Implementing antiretroviral resistance testing in a primary health care HIV treatment programme in rural KwaZulu-Natal, South Africa: early experiences, achievements and challenges
1 Africa Centre for Health and Population Studies, University of KwaZulu-Natal, PO Box 198, Mtubatuba, KwaZulu-Natal 3935, South Africa
2 Department of Clinical Research, London School of Hygiene and Tropical Medicine, London, UK
3 Department of Infectious Diseases, Imperial College, London, UK
4 Department of Family Medicine, Faculty of Health Sciences, University of Pretoria, 7th Floor, HW Snyman North building, Prinshof Campus, Pretoria, South Africa
5 Research Department of Infection, University College London, London, UK
BMC Health Services Research 2014, 14:116 doi:10.1186/1472-6963-14-116Published: 7 March 2014
Antiretroviral drug resistance is becoming increasingly common with the expansion of human immunodeficiency virus (HIV) treatment programmes in high prevalence settings. Genotypic resistance testing could have benefit in guiding individual-level treatment decisions but successful models for delivering resistance testing in low- and middle-income countries have not been reported.
An HIV Treatment Failure Clinic model was implemented within a large primary health care HIV treatment programme in northern KwaZulu-Natal, South Africa. Genotypic resistance testing was offered to adults (≥16 years) with virological failure on first-line antiretroviral therapy (one viral load >1000 copies/ml after at least 12 months on a standard first-line regimen). A genotypic resistance test report was generated with treatment recommendations from a specialist HIV clinician and sent to medical officers at the clinics who were responsible for patient management. A quantitative process evaluation was conducted to determine how the model was implemented and to provide feedback regarding barriers and challenges to delivery.
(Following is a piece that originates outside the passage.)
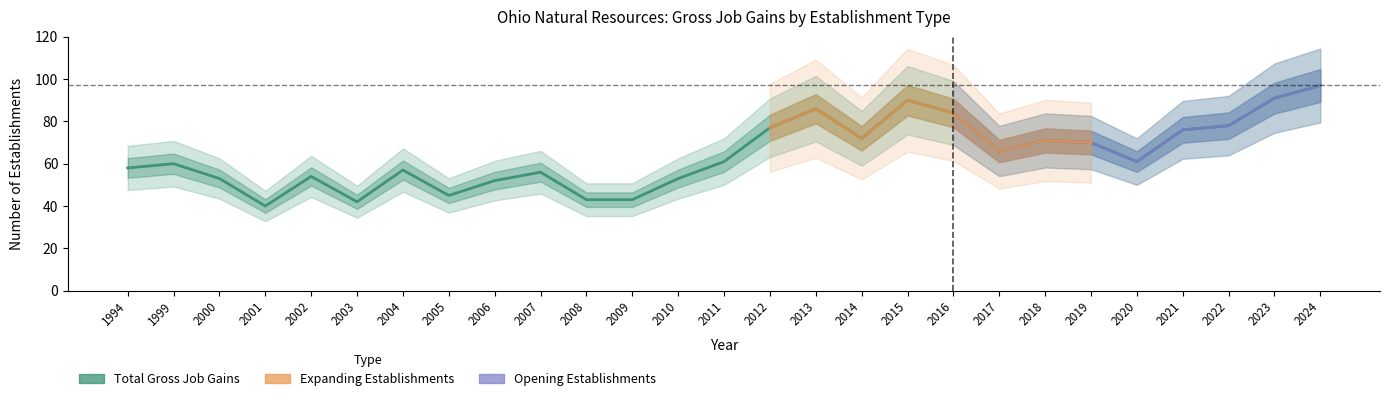

Between 2010 and 2013, which is larger?

2013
A total of 508 specimens were submitted for genotyping between 8 April 2011 and 31 January 2013; in 438 cases (86.2%) a complete genotype report with recommendations from the specialist clinician was sent to the medical officer. The median turnaround time from specimen collection to receipt of final report was 18 days (interquartile range (IQR) 13–29). In 114 (26.0%) cases the recommended treatment differed from what would be given in the absence of drug resistance testing. In the majority of cases (n = 315, 71.9%), the subsequent treatment prescribed was in line with the recommendations of the report.
Genotypic resistance testing was successfully implemented in this large primary health care HIV programme and the system functioned well enough for the results to influence clinical management decisions in real time. Further research will explore the impact and cost-effectiveness of different implementation models in different settings.